* **Text passage**
18-Oct-2002 -- I searched the confluence website and found that most of the confluence points in the USA were already discovered. Yet, in Michigan there were three left! Morgan and I settled a confluence in the middle of Lake Superior near Marquette Michigan. We thought that a confluence on the water might be easier to get to than one on land that could require special equipment to reach.
We both scheduled to take Thursday and Friday off work/school and prepared an itinery for the four day adventure. We began by booking the fishing charter boat to take us from the nearest town out to the point. Luckily we found 'Uncle Ducky' who had a very good website
and was happy to take us out on the lake. However, he did warn us that October was a difficult time, as the waters were often very rough. We decided to go ahead anyway, rather than wait another year to attempt the trip. Next thing was booking air tickets to meet in Chicago airport. We also booked a rental car to drive up the coast to Marquette.
We arrived as scheduled on Friday 17th October 2002 in Chicago. We hired the car and set off on a nine hour drive. The excitement was building and building as we got closer to Marquette and the realization of our crazy idea. Most of my fellow philosophers thought we were crazy for going. They couldn't understand the extremely romantic notion (at least to us anyway!) of meeting at a confluence point. "Why not a tropical island?", they said.
"Ahh", I said, "but no one has ever documented this confluence. Don't you see? We'll be pioneers. Just as intrepid and adventurous as explorers who found the north pole." After which I added, "what else in the modern geography of the world is yet to be discovered?" To which my scholarly friends shook their heads sagely and wondered what could provoke such bizarre behaviour. I chuckled and carried my head high. I knew that our story would be more exciting and dramatic than four days doing nothing on a beach in Hawaii.

* **Given data**

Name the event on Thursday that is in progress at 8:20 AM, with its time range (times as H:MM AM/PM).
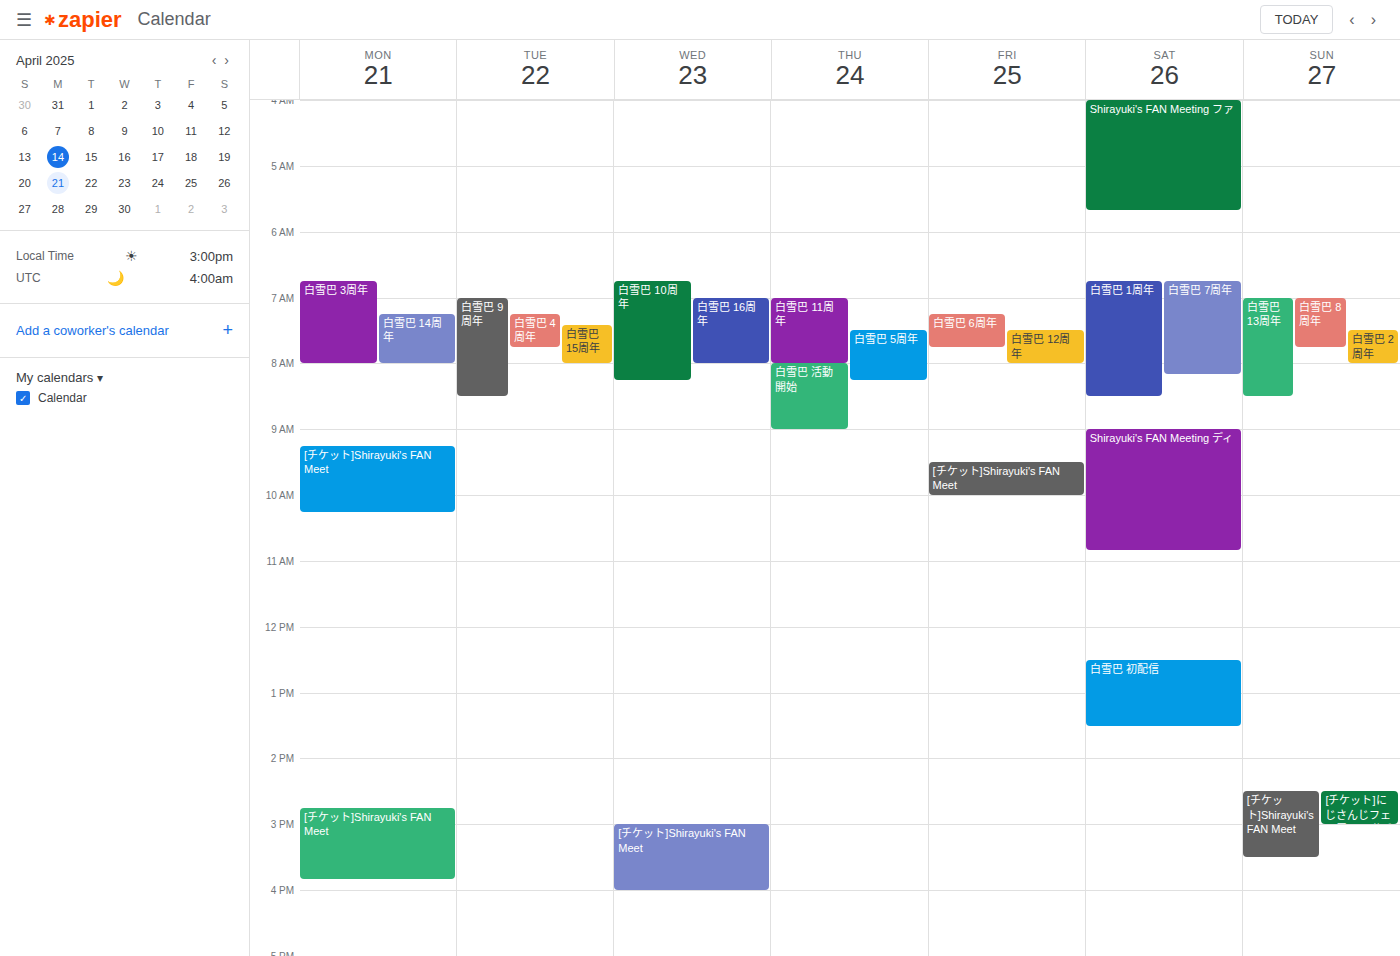
"白雪巴 活動開始", 8:00 AM to 9:00 AM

* **What you are asked to do**
Answer these questions about the Lake Superior confluence account:
(a) In which state were three confluence points still left?
(b) What did the charter boat owner warn about October?
(c) How long was the drive from Chicago to Marquette?
The listing comes from a separate source.

* **Reply to the task**
(a) Michigan.
(b) The waters were often very rough.
(c) Nine hours.